Benny Skacke era un buen tirador, y había tenido ocasión de demostrarlo, no sólo en la cancha de tiro, sino también durante el trabajo. Si hubiera sido cazador de cabezas, habría podido añadir a su colección de trofeos una fea cabezota que un día perteneció a un libanés, considerado como uno de los diez hombres más peligrosos de la época. En la sala tenía su rifle, un Browning High Power Rifle Medaillon Grade 458 Magnum.

Por añadidura, tenía muy buena visión nocturna; a pesar de ser noche cerrada y de mostrarse los japoneses muy parcos en la iluminación, vio que se disponían a comer. La cena era, por lo visto, un asunto ritual. Se vistieron de blanco, con algo así como quimonos, y se sentaron, o lo que fuera, de rodillas, uno a cada lado de un mantel cuadrado, al parecer provisto de platos y pequeños cuencos.

Procedieron con gran calma y tardaron bastante, pero descubrió que cada uno tenía su metralleta con un cargador de reserva al alcance de la mano.

Skacke estaba seguro de poder alcanzarles antes de que pudieran reaccionar y esconderse, o devolver los disparos.

Pero ¿y luego qué? ¿Cuáles eran sus instrucciones? Benny Skacke, muy a pesar suyo, abandonó la idea del tiro de precisión y miró con tristeza hacia la oscuridad exterior.

Martin Beck y Gunvald Larsson tenían ante sí un hueso duro de roer, pero primero deberían dormir algunas horas, así que fueron a echarse en sendas celdas desocupadas de la comisaría, y dieron orden de que no se les molestase, a no ser que apareciera un asesino de masas o algún otro autor de delitos monstruosos.

Poco antes de las seis estaban nuevamente en pie, y, como primera medida práctica, Gunvald Larsson llamó a casa de Rönn, que se acababa de despertar y estaba un poco espeso.

—Einar, no hace falta que vayas hoy a Tanto.

—¿Cómo? ¿Por qué? ¿Qué pasa?

—Tenemos que hablar contigo aquí.

—¿Y quién irá a relevar a Skacke?

—Ya lo harán Strömgren o Ek; tampoco es una misión tan difícil.

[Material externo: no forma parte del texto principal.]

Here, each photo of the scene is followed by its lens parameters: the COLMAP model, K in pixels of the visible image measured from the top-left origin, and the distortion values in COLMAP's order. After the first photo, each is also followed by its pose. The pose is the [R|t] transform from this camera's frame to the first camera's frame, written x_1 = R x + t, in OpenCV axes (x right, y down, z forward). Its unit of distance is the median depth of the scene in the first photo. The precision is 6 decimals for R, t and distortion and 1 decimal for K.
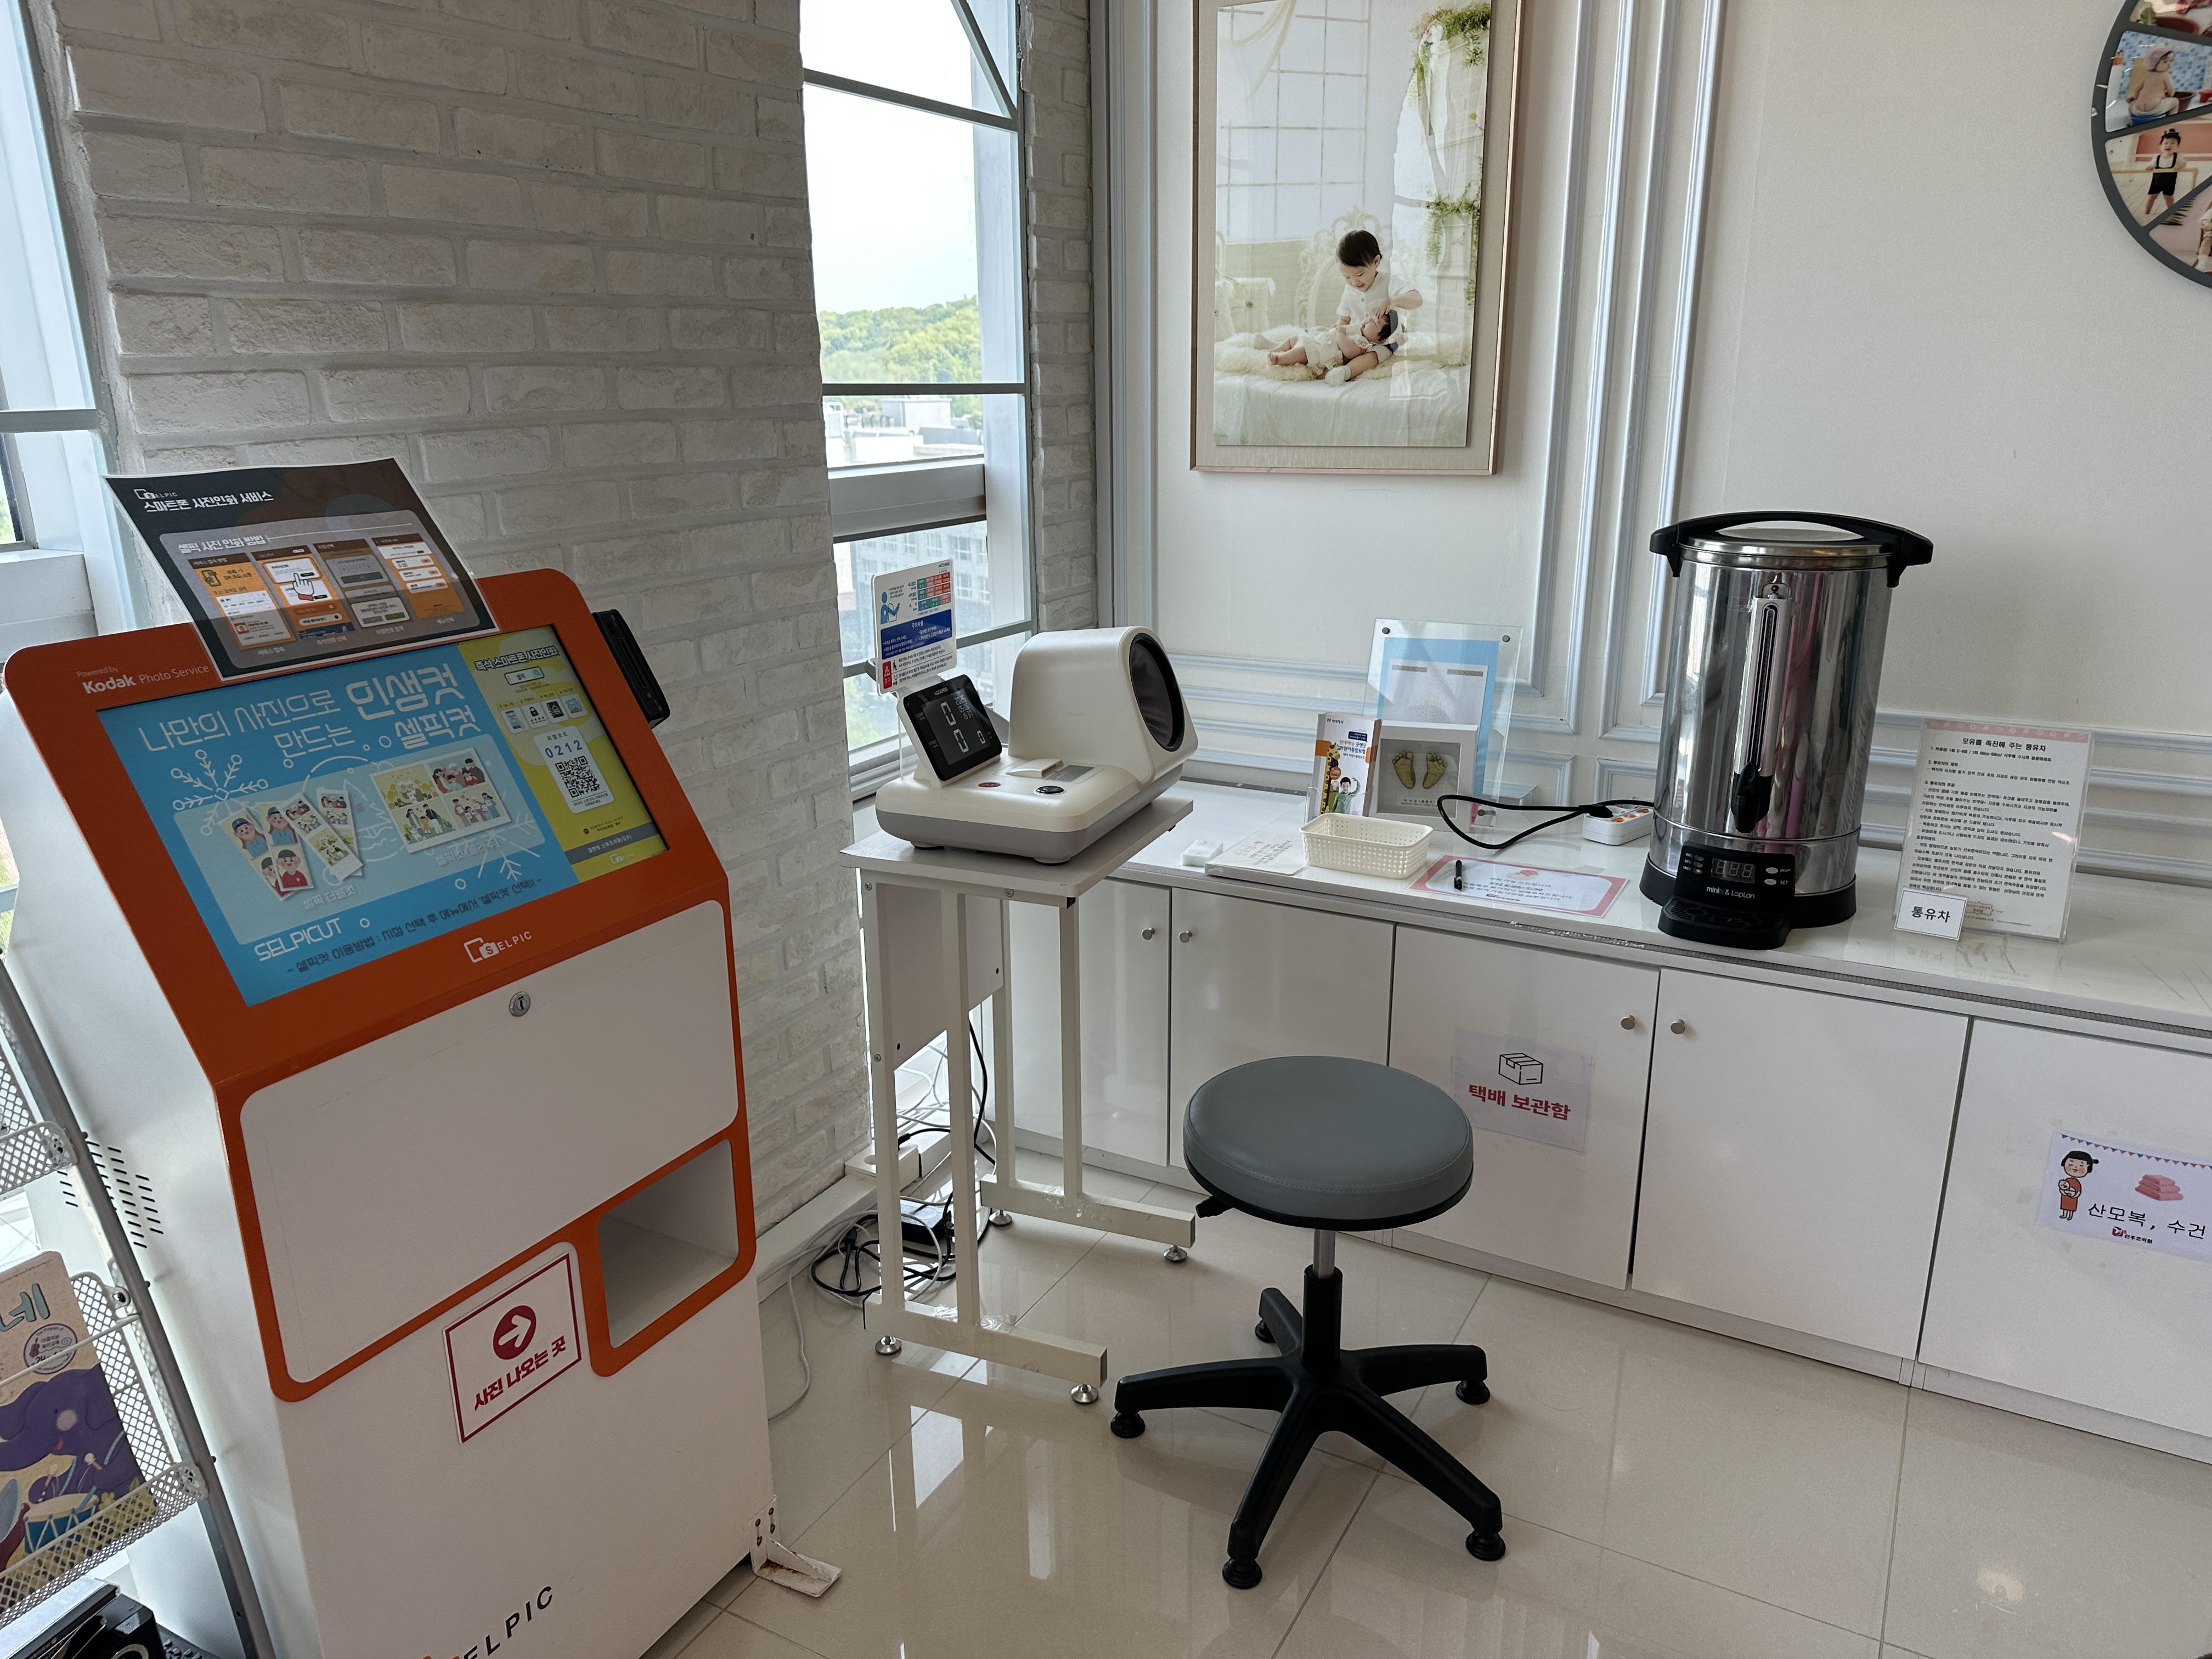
lens RADIAL K [[1543.4, 0, 1101.9], [0, 1543.4, 829.1], [0, 0, 1]] dist [0.012701, -0.005370]
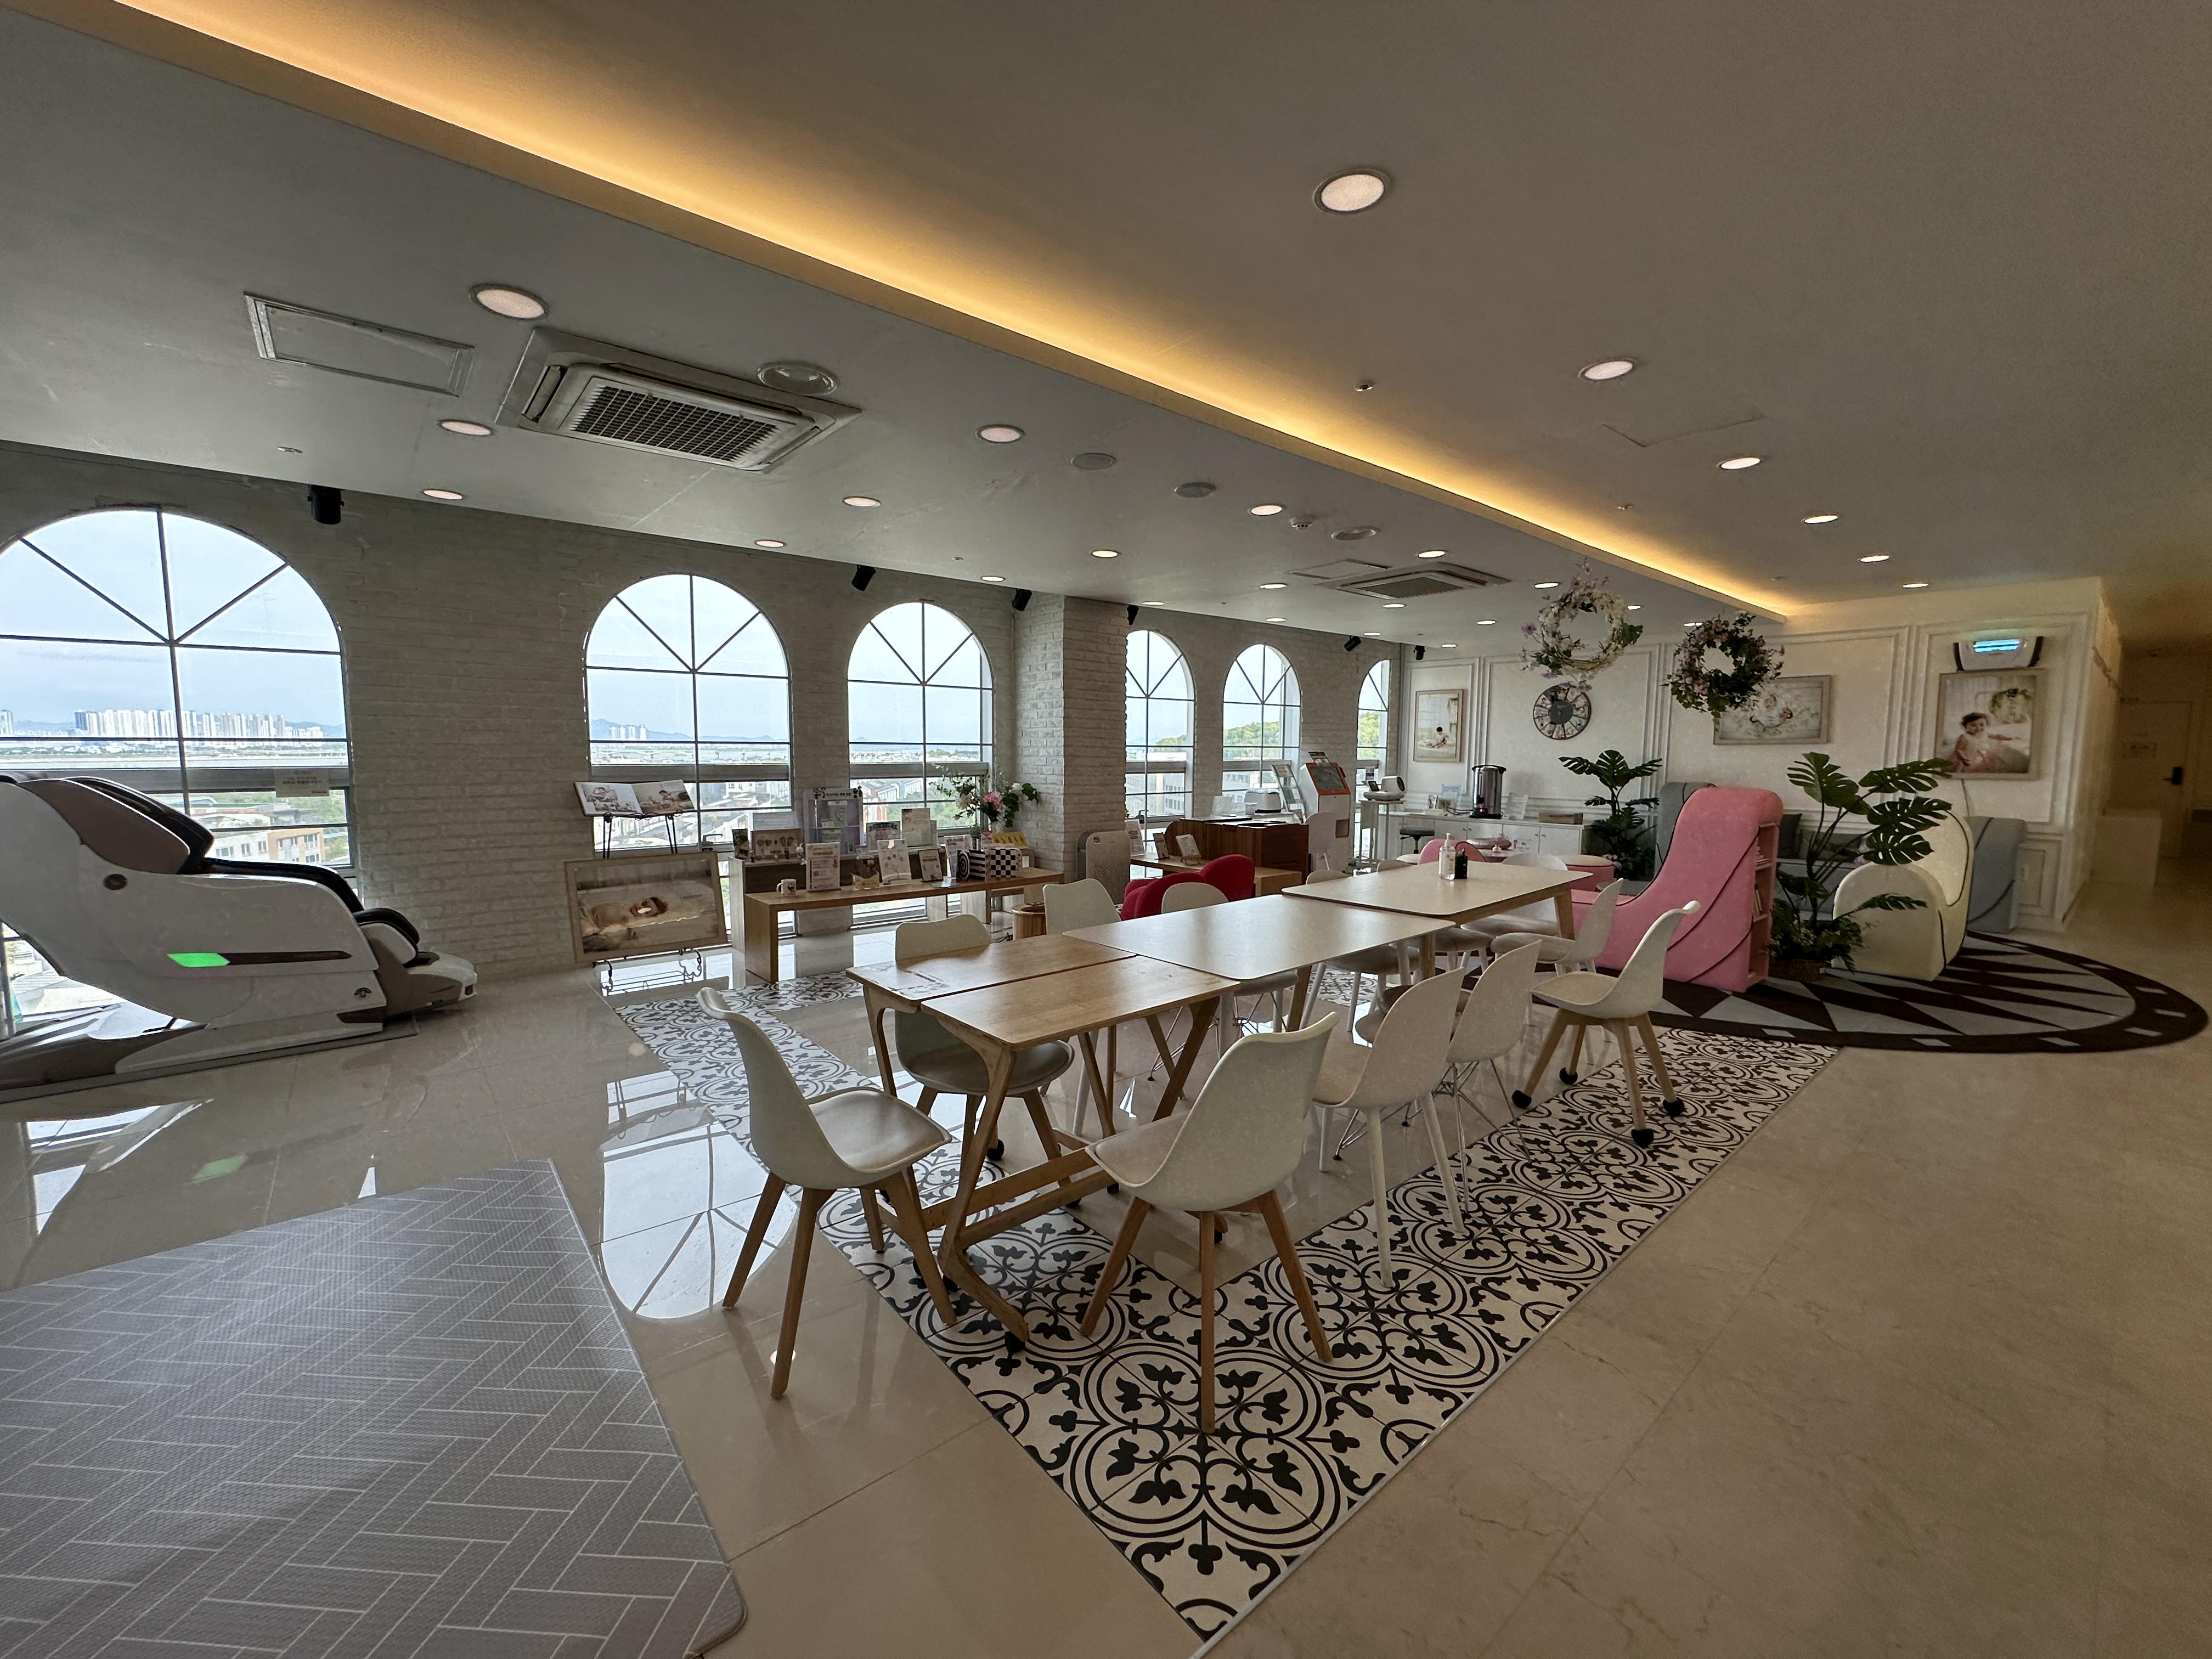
lens RADIAL K [[888.3, 0, 1099.3], [0, 888.3, 825.0], [0, 0, 1]] dist [-0.002302, -0.000121]
pose [[0.934077, 0.055577, -0.352719, 0.177147], [-0.125719, 0.975750, -0.179184, 0.949924], [0.334207, 0.211715, 0.918413, -3.086346]]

—¿Cuándo queréis que vaya?

—Tan pronto como hayas leído el periódico y hayas tomado el café o lo que tomes ahora por las mañanas.

—Bueno, bueno, de acuerdo.

Gunvald Larsson colgó y miró largamente a Martin Beck.

—Con tres hombres será suficiente —dijo—: uno desde el balcón, otro por la puerta y otro en la escalera de emergencia.

—A través de la pared.

—Exacto.

—A ti se te da bien atravesar puertas cerradas —dijo Martin Beck—, pero ¿qué tal con las paredes?

—Exacto, no puede ser. El que tenga que atravesar la pared habrá de disponer de una taladradora neumática con sordina. Ya que de todos modos habrá ruido que, aunque no sepan lo que es, les llamará la atención, también estarán pendientes de la puerta, y creo que el que tiene mejores posibilidades es el que entre por el balcón.

—¿Tres hombres?

—Sí, ¿no te parece a ti también?

—Sí, pero ¿cuáles?

—Dos están clarísimos —dijo Gunvald Larsson.

—Tú y yo.

—La idea es nuestra, y es difícil de llevar a cabo. ¿Podemos dejar la responsabilidad en manos de alguien más?

—No creo. Pero ¿quién...?

—Skacke —dijo Gunvald Larsson, aunque dubitativo.

—Es demasiado joven —repuso Martin Beck—, tiene críos pequeños y está trabajando duro para hacer carrera en el oficio; aparte de esto, todavía no tiene demasiada experiencia, especialmente en cuestiones prácticas. No podría resistir verle morir en ese piso, como vi morir a Stenström en el autobús.